Remember back in early June when Trump was busy shooting himself in the foot over Judge Curiel? Some of his surrogates wisely thought he’d be better off dropping the subject. Instead, Trump reportedly ordered them on a conference call to back him up, going so far as to overrule a memo that his own campaign had circulated encouraging his allies to duck the topic in interviews going forward. Maybe the word went out this week along the same lines that he’s not going to let Clinton cow him into silence about Machado and that he doesn’t want his surrogates looking cowed either. That’s the best I can do to explain why a former Speaker of the House turned presidential candidate turned VP shortlister would decide to start musing publicly about how fat is too fat for a beauty queen. And even then, if Newt really has no choice but to talk about Machado, wouldn’t he be better off focusing on the whole “murder accomplice/judge threatener” part of her past to try to destroy her credibility?
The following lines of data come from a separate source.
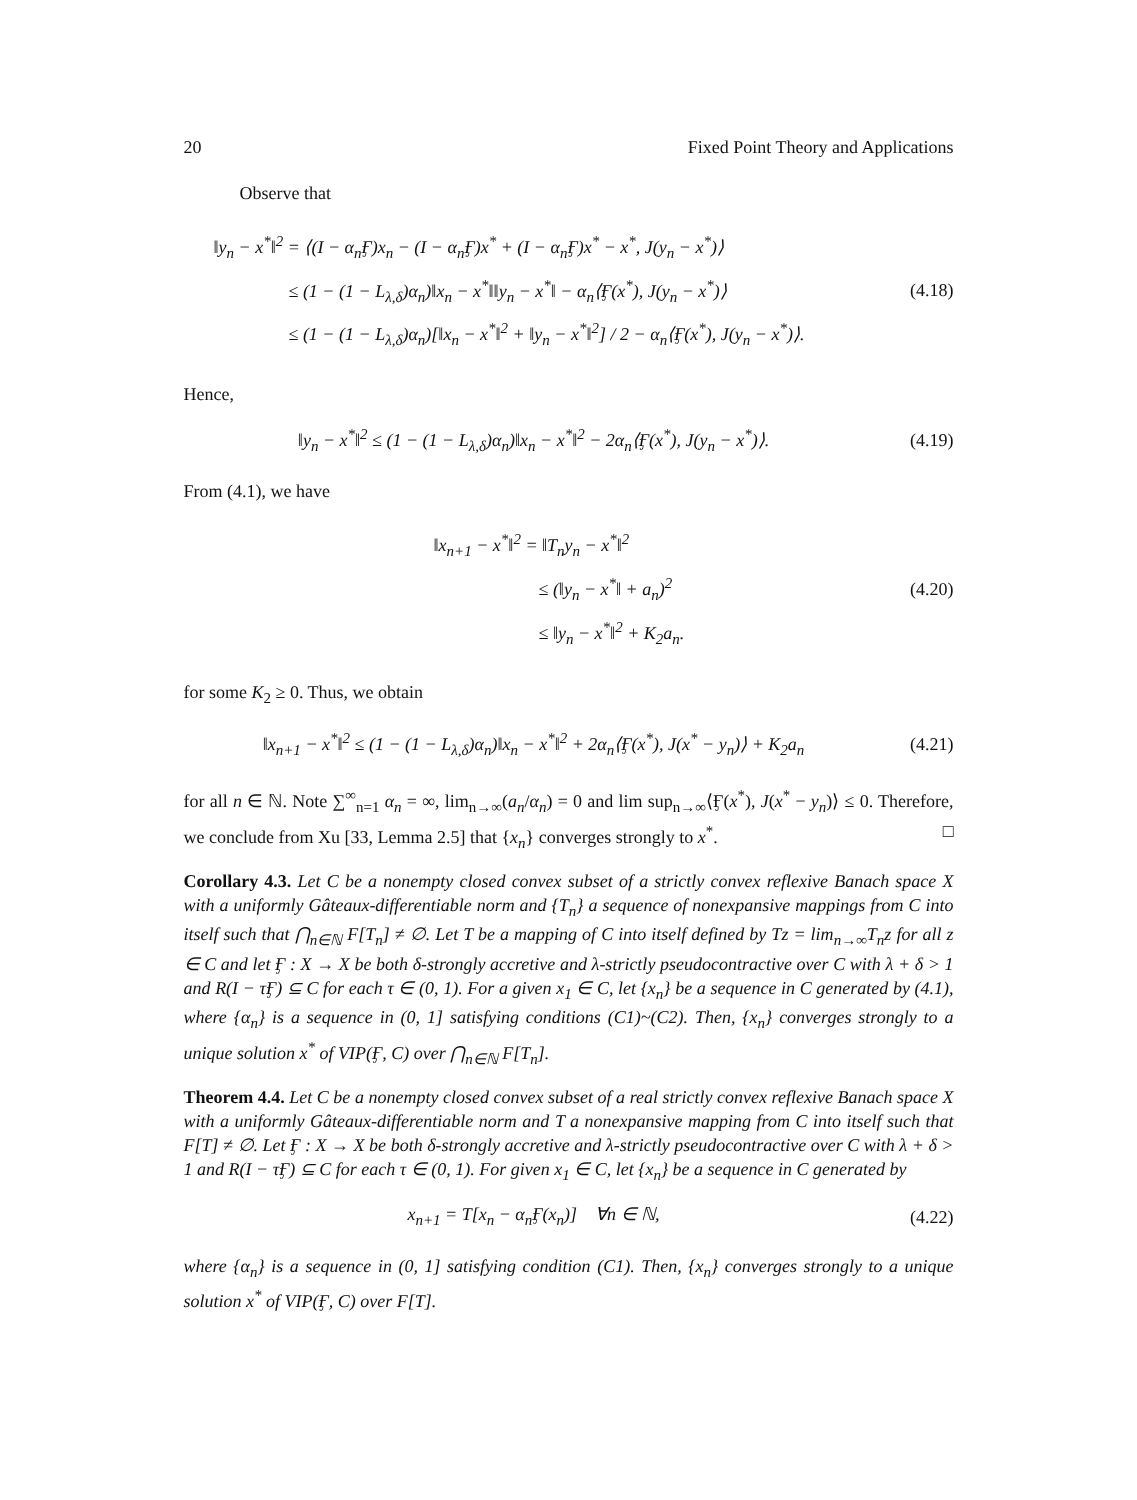20 Fixed Point Theory and Applications
Observe that
‖y<sub>n</sub> − x<sup>*</sup>‖<sup>2</sup> = ⟨(I − α<sub>n</sub>Ӻ)x<sub>n</sub> − (I − α<sub>n</sub>Ӻ)x<sup>*</sup> + (I − α<sub>n</sub>Ӻ)x<sup>*</sup> − x<sup>*</sup>, J(y<sub>n</sub> − x<sup>*</sup>)⟩
≤ (1 − (1 − L<sub>λ,δ</sub>)α<sub>n</sub>)‖x<sub>n</sub> − x<sup>*</sup>‖‖y<sub>n</sub> − x<sup>*</sup>‖ − α<sub>n</sub>⟨Ӻ(x<sup>*</sup>), J(y<sub>n</sub> − x<sup>*</sup>)⟩
≤ (1 − (1 − L<sub>λ,δ</sub>)α<sub>n</sub>)[‖x<sub>n</sub> − x<sup>*</sup>‖<sup>2</sup> + ‖y<sub>n</sub> − x<sup>*</sup>‖<sup>2</sup>] / 2 − α<sub>n</sub>⟨Ӻ(x<sup>*</sup>), J(y<sub>n</sub> − x<sup>*</sup>)⟩.
(4.18)
Hence,
‖y<sub>n</sub> − x<sup>*</sup>‖<sup>2</sup> ≤ (1 − (1 − L<sub>λ,δ</sub>)α<sub>n</sub>)‖x<sub>n</sub> − x<sup>*</sup>‖<sup>2</sup> − 2α<sub>n</sub>⟨Ӻ(x<sup>*</sup>), J(y<sub>n</sub> − x<sup>*</sup>)⟩.
(4.19)
From (4.1), we have
‖x<sub>n+1</sub> − x<sup>*</sup>‖<sup>2</sup> = ‖T<sub>n</sub>y<sub>n</sub> − x<sup>*</sup>‖<sup>2</sup>
≤ (‖y<sub>n</sub> − x<sup>*</sup>‖ + a<sub>n</sub>)<sup>2</sup>
≤ ‖y<sub>n</sub> − x<sup>*</sup>‖<sup>2</sup> + K<sub>2</sub>a<sub>n</sub>.
(4.20)
for some K<sub>2</sub> ≥ 0. Thus, we obtain
‖x<sub>n+1</sub> − x<sup>*</sup>‖<sup>2</sup> ≤ (1 − (1 − L<sub>λ,δ</sub>)α<sub>n</sub>)‖x<sub>n</sub> − x<sup>*</sup>‖<sup>2</sup> + 2α<sub>n</sub>⟨Ӻ(x<sup>*</sup>), J(x<sup>*</sup> − y<sub>n</sub>)⟩ + K<sub>2</sub>a<sub>n</sub>
(4.21)
for all n ∈ ℕ. Note ∑<sup>∞</sup><sub>n=1</sub> α<sub>n</sub> = ∞, lim<sub>n→∞</sub>(a<sub>n</sub>/α<sub>n</sub>) = 0 and lim sup<sub>n→∞</sub>⟨Ӻ(x<sup>*</sup>), J(x<sup>*</sup> − y<sub>n</sub>)⟩ ≤ 0. Therefore, we conclude from Xu [33, Lemma 2.5] that {x<sub>n</sub>} converges strongly to x<sup>*</sup>. □
Corollary 4.3. Let C be a nonempty closed convex subset of a strictly convex reflexive Banach space X with a uniformly Gâteaux-differentiable norm and {T<sub>n</sub>} a sequence of nonexpansive mappings from C into itself such that ⋂<sub>n∈ℕ</sub> F[T<sub>n</sub>] ≠ ∅. Let T be a mapping of C into itself defined by Tz = lim<sub>n→∞</sub>T<sub>n</sub>z for all z ∈ C and let Ӻ : X → X be both δ-strongly accretive and λ-strictly pseudocontractive over C with λ + δ > 1 and R(I − τӺ) ⊆ C for each τ ∈ (0, 1). For a given x<sub>1</sub> ∈ C, let {x<sub>n</sub>} be a sequence in C generated by (4.1), where {α<sub>n</sub>} is a sequence in (0, 1] satisfying conditions (C1)~(C2). Then, {x<sub>n</sub>} converges strongly to a unique solution x<sup>*</sup> of VIP(Ӻ, C) over ⋂<sub>n∈ℕ</sub> F[T<sub>n</sub>].
Theorem 4.4. Let C be a nonempty closed convex subset of a real strictly convex reflexive Banach space X with a uniformly Gâteaux-differentiable norm and T a nonexpansive mapping from C into itself such that F[T] ≠ ∅. Let Ӻ : X → X be both δ-strongly accretive and λ-strictly pseudocontractive over C with λ + δ > 1 and R(I − τӺ) ⊆ C for each τ ∈ (0, 1). For given x<sub>1</sub> ∈ C, let {x<sub>n</sub>} be a sequence in C generated by
x<sub>n+1</sub> = T[x<sub>n</sub> − α<sub>n</sub>Ӻ(x<sub>n</sub>)] ∀n ∈ ℕ,
(4.22)
where {α<sub>n</sub>} is a sequence in (0, 1] satisfying condition (C1). Then, {x<sub>n</sub>} converges strongly to a unique solution x<sup>*</sup> of VIP(Ӻ, C) over F[T].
The more hits Trump takes over Machado, the more likely it is that he’s going to lash out at the next debate and attack Hillary over Monica Lewinsky and Juanita Broaddrick. Republicans are urging him not to do that, but I don’t think Trump can bear to hold fire in a debate about sexism when he has ammo like that. The curious thing is that Hillary must have expected that he’d react that way when she set the trap involving Machado, which means that she thinks she’s going to win an exchange with Trump over Bill’s misbehavior too. Monica et al. could be a secondary trap here, in other words, set because Hillary thinks the subject will make her seem sympathetic. That’s possible, but not necessarily true: The argument against Hillary is that she’s a phony feminist in having worked behind the scenes to destroy the credibility of women who accused her husband of indiscretions, harassment, and even rape. Maybe Clinton thinks she can use all of that to turn the focus back onto Trump’s own private life? I don’t know. Bill’s misdeeds are a fraught topic for both sides.